SUMMARY OF THE INVENTION 
The invention is embodied in an apparatus for changing the level of a 
deflector for a shoulder belt or strap in an occupant restraint system for 
use in a motor vehicle. The improved apparatus comprises a guide (e.g., an 
elongated metallic rail having a substantially C-shaped cross-sectional 
outline) which is connectable to or can be installed in the body of a 
motor vehicle and defines an elongated track which is substantially 
vertical in upright position of the vehicle. The guide has two sidewalls 
which are preferably exactly parallel to each other and flank the track. 
One of the sidewalls has a plurality of preferably (but not necessarily) 
equidistant sockets (e.g., in the form of elongated closed slots extending 
all the way through the one sidewall) which are spaced apart from each 
other in the longitudinal direction of the track, and the apparatus 
further comprises a slide or carriage which is installed in the guide for 
movement along the track. The apparatus also comprises means for separably 
coupling the slide to the guide, and such coupling means comprises a 
(first) lever having at least one arm including a projection (e.g., in the 
form of a tooth or pallet) adjacent the one sidewall to enter or leave a 
selected socket in response to pivoting of the lever about an axis which 
is normal to the track and is disposed substantially midway between the 
sidewalls. Still further, the apparatus comprises deflector-supporting 
pivot means defining the aforementioned axis and secured to the slide. The 
lever may but need not be rotatably mounted on the pivot means and 
preferably includes substantially mirror symmetrical centering portions 
which flank the pivot means; each of these centering portions is 
preferably closely or immediately adjacent a different one of the two 
sidewalls, and the apparatus still further comprises means for yieldably 
biasing the lever for pivotal movement about the axis which is defined by 
the pivot means in a first direction to urge the projection against the 
one sidewall and into a selected socket in response to movement of the 
slide along the track to a position in which the projection is in register 
with the selected socket. The apparatus also comprises means for pivoting 
the lever about the axis in a second direction counter to the first 
direction to thus withdraw the projection from a selected socket 
preparatory to movement of the slide along the track. 
The width of the track (as measured transversely of the axis) is preferably 
constant, and the centering portions of the lever preferably include 
convex surfaces which are adjacent the respective sidewalls. The centers 
of curvature of such convex surfaces are on or close to the axis which is 
defined by the pivot means. The lever can include a substantially 
disc-shaped section, and the centering portions preferably form part of 
such disc-shaped section. 
The pivoting means is movable between an operative and an inoperative 
position, and the biasing means is free to maintain the projection in 
contact with the one sidewall or in a selected socket in the inoperative 
position of the pivoting means.

Stated problem A: Pull out every line of the listing that contains the string "efge", treating uppercase and lowercase as different.
Stated problem B: Carry on the patent summary about the shoulder belt deflector apparatus from its last sentence.
The patent summary and the listing have nothing to do with each other.

Materials provided:
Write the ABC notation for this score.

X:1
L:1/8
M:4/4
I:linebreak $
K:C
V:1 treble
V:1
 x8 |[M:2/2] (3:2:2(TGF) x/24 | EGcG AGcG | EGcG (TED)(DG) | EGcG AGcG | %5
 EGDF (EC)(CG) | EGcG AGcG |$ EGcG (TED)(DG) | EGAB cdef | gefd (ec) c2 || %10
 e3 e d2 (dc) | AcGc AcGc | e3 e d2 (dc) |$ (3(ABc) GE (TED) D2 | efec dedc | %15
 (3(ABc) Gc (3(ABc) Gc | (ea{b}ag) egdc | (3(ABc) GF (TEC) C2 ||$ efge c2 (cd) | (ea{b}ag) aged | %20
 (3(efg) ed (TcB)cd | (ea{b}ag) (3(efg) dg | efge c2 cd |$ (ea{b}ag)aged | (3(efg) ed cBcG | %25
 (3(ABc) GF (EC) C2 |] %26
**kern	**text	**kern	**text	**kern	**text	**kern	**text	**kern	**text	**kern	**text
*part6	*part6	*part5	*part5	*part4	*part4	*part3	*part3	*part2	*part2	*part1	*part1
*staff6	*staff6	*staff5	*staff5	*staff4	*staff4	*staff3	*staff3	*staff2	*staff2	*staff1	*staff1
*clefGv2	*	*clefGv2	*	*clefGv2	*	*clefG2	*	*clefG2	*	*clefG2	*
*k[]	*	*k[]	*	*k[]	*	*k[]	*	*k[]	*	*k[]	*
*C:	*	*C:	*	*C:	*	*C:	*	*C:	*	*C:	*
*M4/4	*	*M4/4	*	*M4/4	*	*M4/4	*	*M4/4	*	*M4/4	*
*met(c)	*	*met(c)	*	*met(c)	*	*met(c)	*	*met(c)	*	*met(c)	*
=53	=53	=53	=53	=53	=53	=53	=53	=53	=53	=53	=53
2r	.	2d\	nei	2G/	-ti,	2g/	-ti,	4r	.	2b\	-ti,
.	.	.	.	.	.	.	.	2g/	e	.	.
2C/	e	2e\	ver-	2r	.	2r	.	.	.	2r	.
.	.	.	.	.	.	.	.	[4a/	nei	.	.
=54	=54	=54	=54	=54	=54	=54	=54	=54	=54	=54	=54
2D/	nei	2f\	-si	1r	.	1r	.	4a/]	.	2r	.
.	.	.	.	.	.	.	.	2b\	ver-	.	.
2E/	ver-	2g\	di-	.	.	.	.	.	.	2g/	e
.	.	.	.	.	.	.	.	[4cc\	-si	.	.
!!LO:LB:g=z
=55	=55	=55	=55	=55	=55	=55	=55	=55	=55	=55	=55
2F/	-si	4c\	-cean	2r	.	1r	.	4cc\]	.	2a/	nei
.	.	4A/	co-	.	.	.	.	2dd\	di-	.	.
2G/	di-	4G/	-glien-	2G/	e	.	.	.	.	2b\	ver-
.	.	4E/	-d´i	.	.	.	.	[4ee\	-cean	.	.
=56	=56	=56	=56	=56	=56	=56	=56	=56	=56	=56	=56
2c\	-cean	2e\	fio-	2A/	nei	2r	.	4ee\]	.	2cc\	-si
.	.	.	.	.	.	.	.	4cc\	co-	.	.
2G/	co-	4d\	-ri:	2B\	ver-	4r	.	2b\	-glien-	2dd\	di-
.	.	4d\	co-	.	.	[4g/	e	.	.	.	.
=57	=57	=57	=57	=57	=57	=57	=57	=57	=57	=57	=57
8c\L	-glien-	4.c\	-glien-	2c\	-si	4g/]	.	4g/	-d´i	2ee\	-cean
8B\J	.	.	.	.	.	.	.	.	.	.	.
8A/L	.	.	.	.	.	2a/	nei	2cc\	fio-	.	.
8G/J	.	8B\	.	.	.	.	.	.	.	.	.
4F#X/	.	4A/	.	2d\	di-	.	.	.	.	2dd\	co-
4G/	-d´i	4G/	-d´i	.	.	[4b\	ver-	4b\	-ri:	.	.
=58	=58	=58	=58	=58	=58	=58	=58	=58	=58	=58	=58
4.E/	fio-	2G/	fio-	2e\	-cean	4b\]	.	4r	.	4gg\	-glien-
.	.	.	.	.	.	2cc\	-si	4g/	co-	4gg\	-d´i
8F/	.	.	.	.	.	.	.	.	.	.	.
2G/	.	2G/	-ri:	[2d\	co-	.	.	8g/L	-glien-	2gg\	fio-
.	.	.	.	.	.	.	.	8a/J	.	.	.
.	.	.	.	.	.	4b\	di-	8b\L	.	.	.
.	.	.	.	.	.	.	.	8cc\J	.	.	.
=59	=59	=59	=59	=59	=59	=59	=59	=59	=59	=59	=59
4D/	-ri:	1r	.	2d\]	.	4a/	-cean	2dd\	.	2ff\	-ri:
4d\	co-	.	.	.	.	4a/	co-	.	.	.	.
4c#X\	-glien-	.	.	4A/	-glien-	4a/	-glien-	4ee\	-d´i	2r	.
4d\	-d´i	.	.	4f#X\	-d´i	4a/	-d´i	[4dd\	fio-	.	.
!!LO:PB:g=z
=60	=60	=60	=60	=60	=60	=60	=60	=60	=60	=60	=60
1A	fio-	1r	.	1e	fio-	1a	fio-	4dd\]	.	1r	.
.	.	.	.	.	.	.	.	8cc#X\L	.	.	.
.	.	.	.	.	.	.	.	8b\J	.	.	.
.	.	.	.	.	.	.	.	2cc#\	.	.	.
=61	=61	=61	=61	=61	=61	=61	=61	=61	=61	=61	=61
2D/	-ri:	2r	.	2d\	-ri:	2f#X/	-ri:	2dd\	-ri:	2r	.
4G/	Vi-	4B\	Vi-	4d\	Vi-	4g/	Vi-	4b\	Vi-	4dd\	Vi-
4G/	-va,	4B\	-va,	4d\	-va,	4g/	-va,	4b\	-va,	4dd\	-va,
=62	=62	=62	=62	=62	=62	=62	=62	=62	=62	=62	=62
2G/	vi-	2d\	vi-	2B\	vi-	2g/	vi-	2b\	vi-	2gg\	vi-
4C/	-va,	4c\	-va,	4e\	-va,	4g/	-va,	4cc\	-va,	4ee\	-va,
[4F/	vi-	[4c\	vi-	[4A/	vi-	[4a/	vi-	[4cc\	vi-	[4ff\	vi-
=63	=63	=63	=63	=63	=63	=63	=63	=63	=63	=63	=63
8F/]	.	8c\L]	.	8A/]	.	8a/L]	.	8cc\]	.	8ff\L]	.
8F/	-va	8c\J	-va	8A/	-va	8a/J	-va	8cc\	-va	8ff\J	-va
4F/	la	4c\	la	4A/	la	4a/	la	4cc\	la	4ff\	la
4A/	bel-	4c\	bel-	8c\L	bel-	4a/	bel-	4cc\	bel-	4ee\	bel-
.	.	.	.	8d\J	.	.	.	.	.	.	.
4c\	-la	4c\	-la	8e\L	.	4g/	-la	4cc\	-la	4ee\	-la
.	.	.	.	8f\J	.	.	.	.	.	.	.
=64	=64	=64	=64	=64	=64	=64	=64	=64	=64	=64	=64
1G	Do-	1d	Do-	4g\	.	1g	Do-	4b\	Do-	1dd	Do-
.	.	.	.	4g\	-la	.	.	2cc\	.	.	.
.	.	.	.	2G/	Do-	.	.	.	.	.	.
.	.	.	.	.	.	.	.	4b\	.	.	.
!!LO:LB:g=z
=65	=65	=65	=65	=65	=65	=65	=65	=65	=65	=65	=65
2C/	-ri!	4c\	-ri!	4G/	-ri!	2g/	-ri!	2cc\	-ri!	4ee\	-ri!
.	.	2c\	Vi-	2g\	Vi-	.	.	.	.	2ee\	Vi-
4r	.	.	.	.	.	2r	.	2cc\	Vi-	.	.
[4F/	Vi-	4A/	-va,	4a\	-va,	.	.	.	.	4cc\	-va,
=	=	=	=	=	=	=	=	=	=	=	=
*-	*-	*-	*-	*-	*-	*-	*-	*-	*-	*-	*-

Expected output A:
 (3(ABc) Gc (3(ABc) Gc | (ea{b}ag) egdc | (3(ABc) GF (TEC) C2 ||$ efge c2 (cd) | (ea{b}ag) aged | %20
 (3(efg) ed (TcB)cd | (ea{b}ag) (3(efg) dg | efge c2 cd |$ (ea{b}ag)aged | (3(efg) ed cBcG | %25

Expected output B:
In accordance with a presently preferred embodiment, the lever of the 
coupling means has two arms one of which is provided with the projection 
and the other of which is engaged by the pivoting means. The pivoting 
means can comprise a second lever which is pivotably mounted in or on the 
slide and has a first arm engaging the lever of the coupling means and a 
second arm which is accessible to the hand of a person (e.g., the occupant 
of a seat in a motor vehicle) to facilitate pivoting of the second lever 
relative to the slide. The lever of the coupling means can be provided 
with a substantially V-shaped or L-shaped cam groove for the first arm of 
the second lever. The cam groove includes two mutually inclined legs and a 
junction between the legs. The second lever assumes an inoperative 
position (in which the biasing means is free to maintain the projection in 
abutment with the one sidewall or in a selected socket) when the first arm 
of the second lever extends into the junction of the cam groove. Means can 
be provided for releasably holding the second lever in the inoperative 
position, and such holding means can comprise one or more springs which 
react against the slide and bear against the second lever.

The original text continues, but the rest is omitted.